As data is loaded into the data warehouse, it becomes inconsistent with the state of mondrian's cache. Mondrian's cache is necessary for performance if mondrian has many concurrent users or if the data warehouse is so large that SQL queries take a long time, but flushing the entire cache every time there is an update negates the value of the cache.

Fortunately mondrian has an API to let you notify mondrian of changes that affect its cache contents. You can tell mondrian specifically which data changed; for example, you can say 'there was just a sale of beer in Texas', and mondrian will mark precisely these entries in the cache as invalid, so they will be re-read from the database next time an OLAP query requests them.

Once again, the problem can easily be solved using a foreign stream. The foreign stream should call mondrian's cache control API for each row it receives; a SQLstream pump object ensures that every record written into the fact table is mirrored into the foreign stream and therefore mondrian's cache is kept in sync with the DBMS.

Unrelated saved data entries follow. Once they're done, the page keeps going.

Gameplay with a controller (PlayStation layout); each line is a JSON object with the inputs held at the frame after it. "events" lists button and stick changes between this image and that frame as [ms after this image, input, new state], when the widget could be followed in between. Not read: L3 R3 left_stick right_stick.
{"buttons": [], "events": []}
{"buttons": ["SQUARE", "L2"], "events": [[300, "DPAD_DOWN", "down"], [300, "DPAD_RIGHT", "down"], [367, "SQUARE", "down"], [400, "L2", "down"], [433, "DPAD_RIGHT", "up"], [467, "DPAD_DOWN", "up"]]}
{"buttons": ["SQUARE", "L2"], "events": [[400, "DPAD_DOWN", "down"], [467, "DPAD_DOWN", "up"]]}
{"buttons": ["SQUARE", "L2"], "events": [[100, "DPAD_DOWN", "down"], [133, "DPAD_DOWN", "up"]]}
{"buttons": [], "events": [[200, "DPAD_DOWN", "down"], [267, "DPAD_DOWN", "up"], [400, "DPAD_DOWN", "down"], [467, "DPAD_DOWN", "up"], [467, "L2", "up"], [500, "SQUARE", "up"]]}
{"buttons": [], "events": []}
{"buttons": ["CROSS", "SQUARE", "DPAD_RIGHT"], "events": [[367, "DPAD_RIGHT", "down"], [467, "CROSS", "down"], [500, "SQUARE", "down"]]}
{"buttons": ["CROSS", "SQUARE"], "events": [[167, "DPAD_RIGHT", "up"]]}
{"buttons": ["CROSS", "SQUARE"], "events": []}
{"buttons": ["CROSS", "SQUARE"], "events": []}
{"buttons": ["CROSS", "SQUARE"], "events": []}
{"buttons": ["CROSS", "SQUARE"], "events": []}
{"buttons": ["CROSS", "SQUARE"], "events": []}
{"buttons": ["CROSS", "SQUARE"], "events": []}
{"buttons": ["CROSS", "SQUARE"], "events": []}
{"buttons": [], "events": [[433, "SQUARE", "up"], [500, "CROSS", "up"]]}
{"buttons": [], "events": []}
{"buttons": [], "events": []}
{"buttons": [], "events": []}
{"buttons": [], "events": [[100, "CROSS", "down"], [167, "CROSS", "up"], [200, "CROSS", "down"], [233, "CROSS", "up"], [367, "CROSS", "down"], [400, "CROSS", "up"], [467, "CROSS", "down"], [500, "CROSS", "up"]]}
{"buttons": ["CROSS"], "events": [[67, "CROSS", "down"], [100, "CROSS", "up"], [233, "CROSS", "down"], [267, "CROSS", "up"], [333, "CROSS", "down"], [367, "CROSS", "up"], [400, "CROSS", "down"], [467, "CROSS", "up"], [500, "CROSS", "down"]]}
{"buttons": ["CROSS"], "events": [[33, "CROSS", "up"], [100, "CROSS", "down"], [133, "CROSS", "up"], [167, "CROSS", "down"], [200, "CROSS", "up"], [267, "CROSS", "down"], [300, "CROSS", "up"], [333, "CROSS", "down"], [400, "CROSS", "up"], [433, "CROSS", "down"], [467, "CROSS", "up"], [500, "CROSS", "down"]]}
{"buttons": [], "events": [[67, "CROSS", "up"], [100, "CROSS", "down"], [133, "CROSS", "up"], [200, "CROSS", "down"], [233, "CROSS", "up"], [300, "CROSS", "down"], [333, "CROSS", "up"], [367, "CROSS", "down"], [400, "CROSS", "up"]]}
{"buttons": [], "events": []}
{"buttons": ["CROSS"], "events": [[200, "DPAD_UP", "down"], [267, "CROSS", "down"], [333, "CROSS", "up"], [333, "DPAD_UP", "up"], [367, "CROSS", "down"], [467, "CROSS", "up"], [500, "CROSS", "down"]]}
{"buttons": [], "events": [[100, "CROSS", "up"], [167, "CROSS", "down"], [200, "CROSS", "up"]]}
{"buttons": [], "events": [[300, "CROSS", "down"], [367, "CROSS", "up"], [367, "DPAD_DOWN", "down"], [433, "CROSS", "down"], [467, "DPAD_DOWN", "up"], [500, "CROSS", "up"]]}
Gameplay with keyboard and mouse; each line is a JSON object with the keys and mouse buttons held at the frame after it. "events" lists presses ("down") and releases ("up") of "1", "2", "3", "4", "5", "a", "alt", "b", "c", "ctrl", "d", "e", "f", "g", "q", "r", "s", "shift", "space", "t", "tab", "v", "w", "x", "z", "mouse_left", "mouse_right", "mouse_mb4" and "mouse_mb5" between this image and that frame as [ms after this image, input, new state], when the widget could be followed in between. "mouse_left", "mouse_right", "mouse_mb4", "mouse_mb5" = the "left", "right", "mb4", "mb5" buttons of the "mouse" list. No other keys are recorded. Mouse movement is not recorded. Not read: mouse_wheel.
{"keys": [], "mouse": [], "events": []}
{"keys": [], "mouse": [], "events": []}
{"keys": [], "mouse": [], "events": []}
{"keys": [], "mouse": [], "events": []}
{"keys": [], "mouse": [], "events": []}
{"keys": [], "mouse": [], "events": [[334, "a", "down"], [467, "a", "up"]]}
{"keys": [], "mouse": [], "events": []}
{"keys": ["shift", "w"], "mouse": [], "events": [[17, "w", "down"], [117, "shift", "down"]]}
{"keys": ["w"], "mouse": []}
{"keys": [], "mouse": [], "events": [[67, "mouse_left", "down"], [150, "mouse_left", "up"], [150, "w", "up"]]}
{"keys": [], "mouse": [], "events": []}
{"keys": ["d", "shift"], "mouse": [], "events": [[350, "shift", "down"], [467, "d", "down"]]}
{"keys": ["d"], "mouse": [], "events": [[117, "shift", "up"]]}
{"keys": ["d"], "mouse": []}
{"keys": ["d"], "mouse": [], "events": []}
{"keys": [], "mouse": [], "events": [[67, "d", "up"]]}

In conclusion, there is a synergy between OLAP and streaming SQL techniques that allows new business problems to be solved and existing problems to be solved much more efficiently. SQLstream provides a platform for all manner of continuous ETL operations, and mondrian with its open-source license and extensible Java architecture is a natural fit.

8 comments:

Anonymous said...

Anyone who knows about a real life case of some complexity. This sounds like a logistic nightmare to me.

Gavin Terrill said...

Interesting. It is a pity SQLstream doesn't publish their prices. That makes me immediately think it is expensive. I wonder if something like Esper could work?

Bibudh said...

Hi Julian,
I am a Data Scientist at Case Commons, New York. We are interested in using SQLStream alongwith Mondrian for keeping our analytics up-to-date in real-time. Could you please provide some information about:

1) the pricing
2) the developer API for SQLStream

Thanks
Bibudh

Julian Hyde said...

Bibudh,

I am no longer with SQLstream. However, Mondrian still has all the facilities to enable integration with SQLstream, and I am always seeking to improve Mondrian's integration with real-time data.

You should contact SQLstream for information and pricing.

Julian

Kevin Horlick said...

How could mondrian express the windowing functions of sqlstream using only mdx? For example, calculating averages over a sliding window?
Thanks,
Kev

Julian Hyde said...

Kevin,

Mondrian isn't issuing SQL against SQLstream directly. It is querying relations that are populated incrementally by SQLstream.

SQLstream is in the role of continuous ETL, not database. And part of that role is to inform Mondrian which parts of its cache are invalid.

Kevin Horlick said...

Thanks for the reply!

Do you think there are other ways of exploiting the functionality of SQLstream inside Mondrian besides the role a cache invalidator?

Kev

Julian Hyde said...

Cache invalidation is just a part of what SQLstream is doing. The main thing is continuous ETL. And you could use it to update aggregate tables if you have those.